The "right kind of different" has, in fact, been a question plaguing the church for the duration of modernity at least, and maybe, in a sense, for the length of the church's existence. In his 1951 book Christ and Culture Richard Niebuhr identified five postures the church takes toward the culture surrounding it. Examples of all five could be immediately called to mind by Niebuhr's contemporaries, and can still be easily found sixty years later. Is Christ against, of, above, paradoxically related to, or transforming culture? The answer to the question is necessarily historical, because whatever their relation, Christ and culture are the central organizing motifs of history: What has God done in the world, and what has the human race made of the world?

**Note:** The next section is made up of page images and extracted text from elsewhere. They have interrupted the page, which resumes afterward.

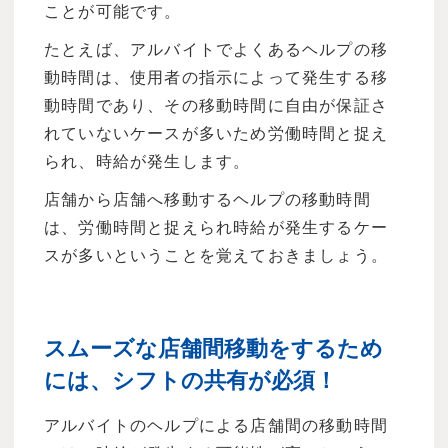
ことが可能です。
たとえば、アルバイトでよくあるヘルプの移
動時間は、使用者の指示によって発生する移
動時間であり、その移動時間に自由が保証さ
れていないケースが多いため労働時間と捉え
られ、時給が発生します。
店舗から店舗へ移動するヘルプの移動時間
は、労働時間と捉えられ時給が発生するケー
スが多いということを覚えておきましょう。
スムーズな店舗間移動をするため
には、シフトの共有が必須！
アルバイトのヘルプによる店舗間の移動時間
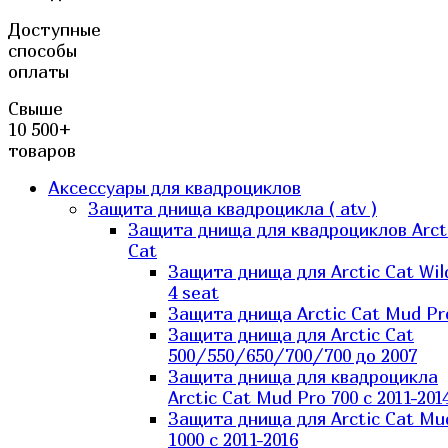
Доступные
способы
оплаты
Свыше
10 500+
товаров
Аксессуары для квадроциклов
Защита днища квадроцикла ( atv )
Защита днища для квадроциклов Arct
Cat
Защита днища для Arctic Cat Wil
4 seat
Защита днища Arctic Cat Mud Pr
Защита днища для Arctic Cat
500/550/650/700/700 до 2007
Защита днища для квадроцикла
Arctic Cat Mud Pro 700 с 2011-201
Защита днища для Arctic Cat Mu
1000 c 2011-2016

That's what makes the search for a church home so tricky: it's not just a question of where and how a person fits; it's a question of how this potential church home completes, even fulfills, the history of the world--even the history of God. To declare a church "home" is, at least in a sense, to declare to the whole world (even to God) "This is where you belong; what are you doing out there?"
I'm serious: there's an undeniable ego in the mix when you go hunting for a church. It's not entirely conscious, and it's ultimately not as heartfelt as I made it sound above (this is far too vulnerable a quest for sustained pomposity). But to the person on such a quest, the dance of Christ and culture starts to look like a slow song at homecoming, where in the shadows the dance partners look less like two separate beings and more like one indecipherable thing--too close for the onlooker's comfort. A church, to the church-hopper-shopper, looks like a "Christ-culture"--whatever that is.
That's not a bad way to describe a church, I suppose. But whatever a Christ-culture is, we need to remember, it's a bunch of people gathered in one place. Your mind will play tricks on you, trying to convince you that you're looking for the holy grail, the fulfillment of history, the ladder to heaven. You'll be faced with the optical illusion that these people are Jesus, that the Holy Spirit is in the planks and drywall of that building, that God looks like this pastor and likes those ushers best. In reality, however, you're looking at a bunch of people gathered in one place--in good, albeit fickle and faulty faith. Every Christ-culture is like a kid at a school dance, trying not to look ridiculous, trying to remember the steps. Our faith is lived out in such stumbling, but such stumbling is not the object of our faith. The perfect love of God is where our stumbling Christ-cultures are headed, and where we should be headed as well. As theologian Donald Bloesch reminds us in his Crisis of Piety:
God's kingdom is to be associated with a new heaven and a new earth. Moreover it will be manifested in God's time and in His own way. . . . We cannot build the eternal kingdom, but we can pray and hope for its realization. . . .
Since the kingdom of God ultimately lies beyond history the Christian life is one of pilgrimage. We can anticipate and approximate the goal of perfect love, but we can never finally arrive in this life. Ours is a theology of wayfarers.